### Exercise description
Copy each line of the listing that includes "layers".

### Records for the task
Segment Open
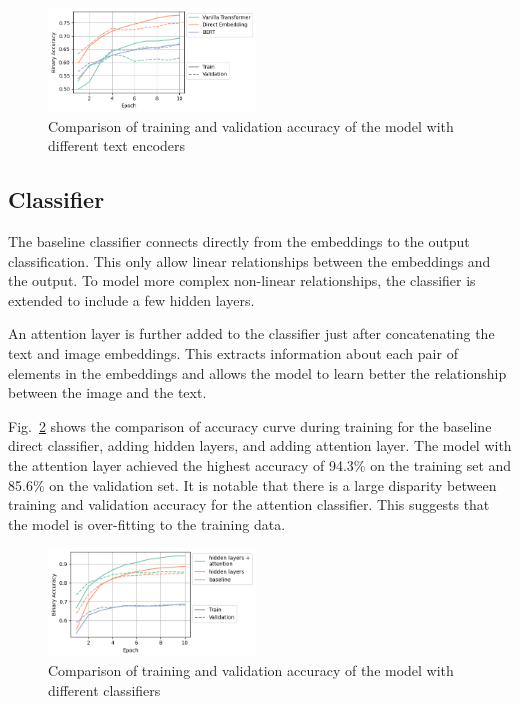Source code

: \documentclass[conference]{IEEEtran}
\begin{document}
\begin{figure}
    \centering
    \includegraphics[width=0.49\textwidth]{text_encoder_comparison.png}
    \caption{Comparison of training and validation accuracy of the model with different text encoders}
    \label{fig:text_encoder_comparison}
\end{figure}

\subsection{Classifier}

The baseline classifier connects directly from the embeddings to the output classification. This only allow linear relationships between the embeddings and the output. To model more complex non-linear relationships, the classifier is extended to include a few hidden layers.

An attention layer is further added to the classifier just after concatenating the text and image embeddings. This extracts information about each pair of elements in the embeddings and allows the model to learn better the relationship between the image and the text.

Fig.~\ref{fig:classifier_comparison} shows the comparison of accuracy curve during training for the baseline direct classifier, adding hidden layers, and adding attention layer. The model with the attention layer achieved the highest accuracy of 94.3\% on the training set and 85.6\% on the validation set. It is notable that there is a large disparity between training and validation accuracy for the attention classifier. This suggests that the model is over-fitting to the training data.

\begin{figure}
    \centering
    \includegraphics[width=0.49\textwidth]{classifier_comparison.png}
    \caption{Comparison of training and validation accuracy of the model with different classifiers}
    \label{fig:classifier_comparison}
\end{figure}
\end{document}
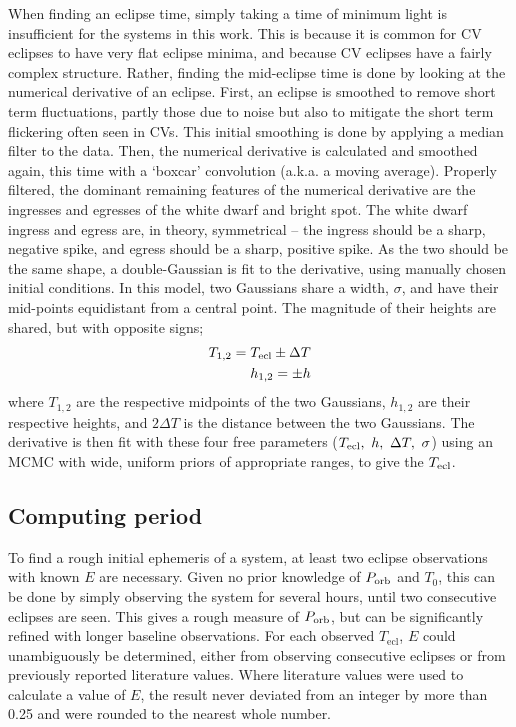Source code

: When finding an eclipse time, simply taking a time of minimum light is insufficient for the systems in this work. This is because it is common for CV eclipses to have very flat eclipse minima, and because CV eclipses have a fairly complex structure.
Rather, finding the mid-eclipse time is done by looking at the numerical derivative of an eclipse.
First, an eclipse is smoothed to remove short term fluctuations, partly those due to noise but also to mitigate the short term flickering often seen in CVs. This initial smoothing is done by applying a median filter to the data. Then, the numerical derivative is calculated and smoothed again, this time with a `boxcar' convolution (a.k.a. a moving average). Properly filtered, the dominant remaining features of the numerical derivative are the ingresses and egresses of the white dwarf and bright spot.
The white dwarf ingress and egress are, in theory, symmetrical -- the ingress should be a sharp, negative spike, and egress should be a sharp, positive spike. As the two should be the same shape, a double-Gaussian is fit to the derivative, using manually chosen initial conditions. In this model, two Gaussians share a width, $\sigma$, and have their mid-points equidistant from a central point. The magnitude of their heights are shared, but with opposite signs;
\begin{align*}
    T_{\rm 1,2} = T_{\rm ecl} \pm \Delta T \\
    h_{\rm 1,2} = \pm h
\end{align*}
where $T_{1,2}$ are the respective midpoints of the two Gaussians, $h_{1,2}$ are their respective heights, and $2\Delta T$ is the distance between the two Gaussians.
The derivative is then fit with these four free parameters ($T_{\rm ecl},\ h,\ \Delta T,\ \sigma$) using an MCMC with wide, uniform priors of appropriate ranges, to give the $T_{\rm ecl}$.

\subsection{Computing period}
\label{sect:modelling:Computing ephemeris}

To find a rough initial ephemeris of a system, at least two eclipse observations with known $E$ are necessary. Given no prior knowledge of $P_{\rm orb}$ and $T_0$, this can be done by simply observing the system for several hours, until two consecutive eclipses are seen. This gives a rough measure of $P_{\rm orb}$, but can be significantly refined with longer baseline observations.
For each observed $T_\mathrm{ecl}$, $E$ could unambiguously be determined, either from observing consecutive eclipses or from previously reported literature values. Where literature values were used to calculate a value of $E$, the result never deviated from an integer by more than 0.25 and were rounded to the nearest whole number.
Segment Closed
### Your response
The baseline classifier connects directly from the embeddings to the output classification. This only allow linear relationships between the embeddings and the output. To model more complex non-linear relationships, the classifier is extended to include a few hidden layers.
Fig.~\ref{fig:classifier_comparison} shows the comparison of accuracy curve during training for the baseline direct classifier, adding hidden layers, and adding attention layer. The model with the attention layer achieved the highest accuracy of 94.3\% on the training set and 85.6\% on the validation set. It is notable that there is a large disparity between training and validation accuracy for the attention classifier. This suggests that the model is over-fitting to the training data.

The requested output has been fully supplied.